Text shown:

>>>

SBatch Use Cases

Job Arrays

Use Cases

Running multiple instances of the same job with different arguments without a need to communicate between jobs.

Example

#!/bin/bash
#SBATCH --job-name=array-example
##SBATCH --array=1-5 # Submits a job array with index values between 1 and 5
#SBATCH --array=1,3,5,7 # Submits a job array with index values of 1,3,5,7
##SBATCH --array=1-7:2 # Submits a job array with index values between 1 and 7 with steps of 2 (1,3,5,7)
##SBATCH --array=1-5%2 # Submits a job array with index values between 1 and 5 but limits the number of simultaneously running tasks for this job array to 4
#SBATCH --partition=short-cpu
#SBATCH --output=%A/out_%a.out # The output file will be in a folder with the name jobId and will have the form out_arrayIndex
#SBATCH --error=%A/error_%a.err # The error file will be in a folder with the name jobId and will have the form error_arrayIndex
#SBATCH --ntasks=1
#SBATCH --time=00:05:00

module load python39

srun python3 ~/examples/array-example/array-example.py $SLURM_ARRAY_JOB_ID $SLURM_ARRAY_TASK_ID # Calls a python script with the arguments jobId and arrayIndex

MPI

Use Cases

Process based parallelization where the different process can communicate with each other by passing messages. It works on both distributed and shared memory systems.

Example

#!/bin/bash

#SBATCH --job-name=MpiBinarySearch
#SBATCH --output=%A/mpi-bin.out
#SBATCH --error=%A/mpi-bin.err
#SBATCH --ntasks=10
#SBATCH --time=00:05:00

module load openmpi4/gcc
module load gcc

srun mpicc mpi-binary-search.c -o mpi-binary-search

srun --mpi=pmix --export=ALL,OMPI_MCA_btl_openib_allow_ib=true,OMPI_MCA_btl=openib,self,sm ./mpi-binary-search

OpenMP

Use Cases

Thread based parallelization where the different threads share memory.

<<<

(Page-level text extractions)
>>>

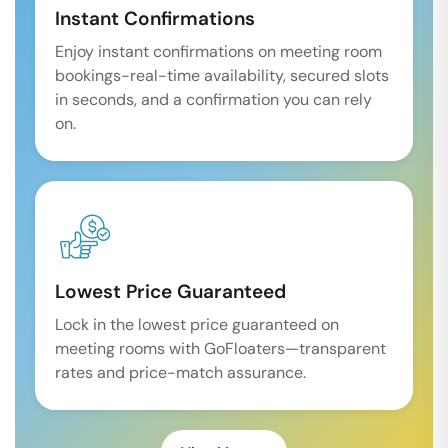
Instant Confirmations
Enjoy instant confirmations on meeting room
bookings-real-time availability, secured slots
in seconds, and a confirmation you can rely
on.
Lowest Price Guaranteed
Lock in the lowest price guaranteed on
meeting rooms with GoFloaters—transparent
rates and price-match assurance.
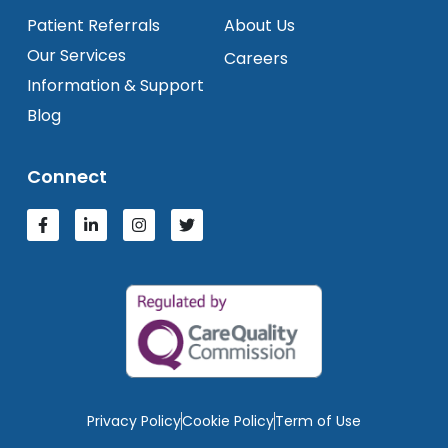
Patient Referrals
About Us
Our Services
Careers
Information & Support
Blog
Connect
Privacy Policy
Cookie Policy
Term of Use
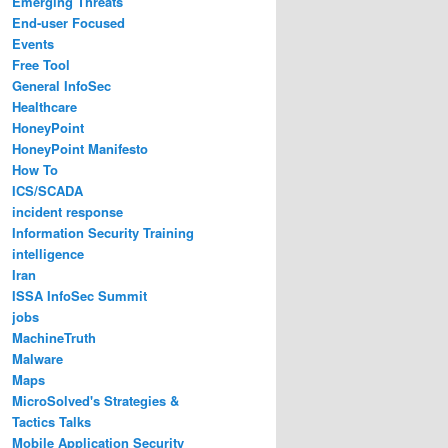
Emerging Threats
End-user Focused
Events
Free Tool
General InfoSec
Healthcare
HoneyPoint
HoneyPoint Manifesto
How To
ICS/SCADA
incident response
Information Security Training
intelligence
Iran
ISSA InfoSec Summit
jobs
MachineTruth
Malware
Maps
MicroSolved's Strategies &
Tactics Talks
Mobile Application Security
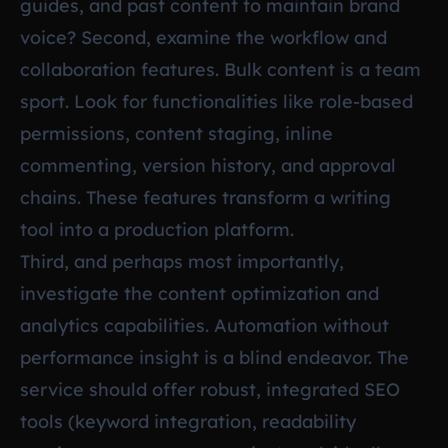
guides, and past content to maintain brand
voice? Second, examine the workflow and
collaboration features. Bulk content is a team
sport. Look for functionalities like role-based
permissions, content staging, inline
commenting, version history, and approval
chains. These features transform a writing
tool into a production platform.
Third, and perhaps most importantly,
investigate the content optimization and
analytics capabilities. Automation without
performance insight is a blind endeavor. The
service should offer robust, integrated SEO
tools (keyword integration, readability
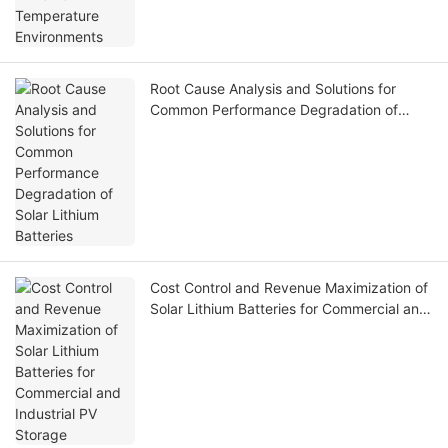
Root Cause Analysis and Solutions for
Common Performance Degradation of
Solar Lithium Batteries
Cost Control and Revenue Maximization of
Solar Lithium Batteries for Commercial and
Industrial PV Storage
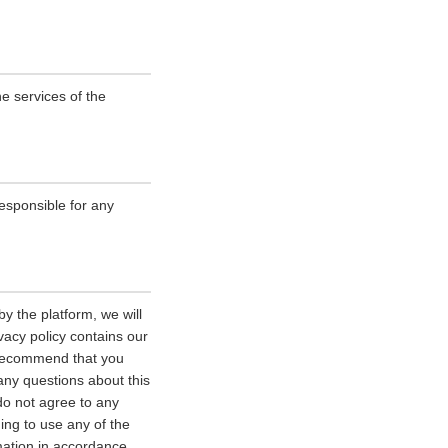
e services of the
esponsible for any
y the platform, we will
vacy policy contains our
e recommend that you
 any questions about this
 do not agree to any
uing to use any of the
rmation in accordance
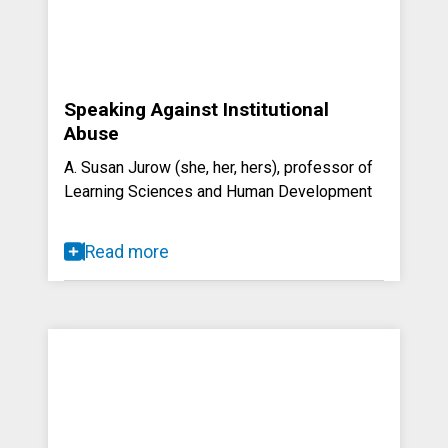
Speaking Against Institutional
Abuse
A. Susan Jurow (she, her, hers), professor of
Learning Sciences and Human Development
Read more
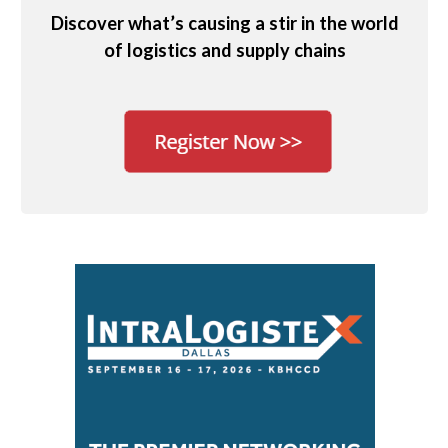
Discover what’s causing a stir in the world
of logistics and supply chains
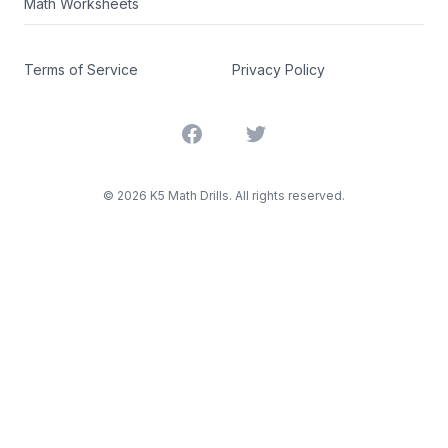
Math Worksheets
Terms of Service
Privacy Policy
Facebook
Twitter
©
2026
K5 Math Drills. All rights reserved.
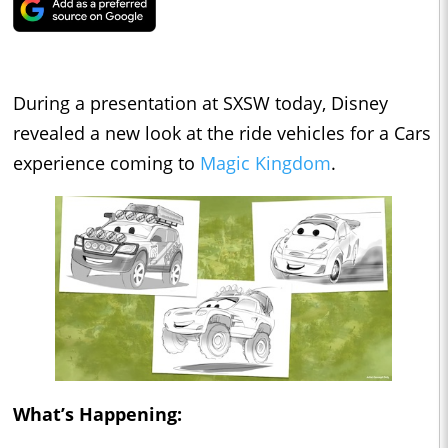
During a presentation at SXSW today, Disney
revealed a new look at the ride vehicles for a Cars
experience coming to
Magic Kingdom
.
What’s Happening:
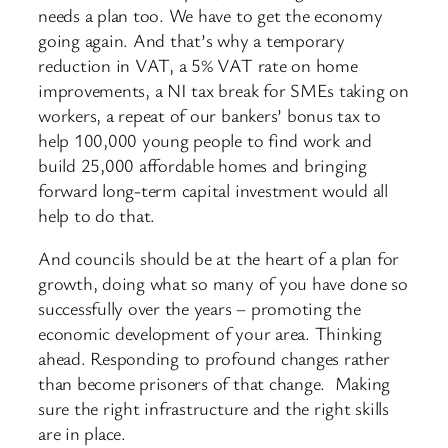
needs a plan too. We have to get the economy
going again. And that’s why a temporary
reduction in VAT, a 5% VAT rate on home
improvements, a NI tax break for SMEs taking on
workers, a repeat of our bankers’ bonus tax to
help 100,000 young people to find work and
build 25,000 affordable homes and bringing
forward long-term capital investment would all
help to do that.
And councils should be at the heart of a plan for
growth, doing what so many of you have done so
successfully over the years – promoting the
economic development of your area. Thinking
ahead. Responding to profound changes rather
than become prisoners of that change. Making
sure the right infrastructure and the right skills
are in place.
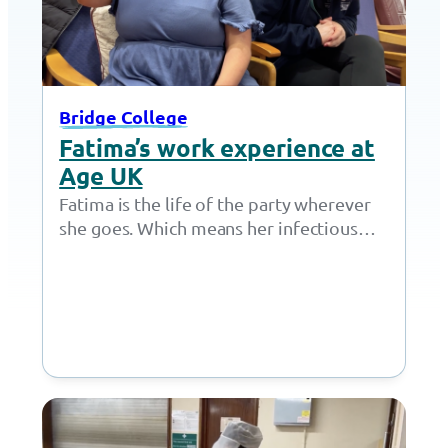
Bridge College
Fatima’s work experience at
Age UK
Fatima is the life of the party wherever
she goes. Which means her infectious
personality was perfectly suited for a…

<<<

Exercise requirements: In the SBatch use cases page, copy the stretch from "Running multiple instances" through "of 2 (1,3,5,7)" word for word.

Solution for this problem:
Running multiple instances of the same job with different arguments without a need to communicate between jobs.

Example

#!/bin/bash
#SBATCH --job-name=array-example
##SBATCH --array=1-5 # Submits a job array with index values between 1 and 5
#SBATCH --array=1,3,5,7 # Submits a job array with index values of 1,3,5,7
##SBATCH --array=1-7:2 # Submits a job array with index values between 1 and 7 with steps of 2 (1,3,5,7)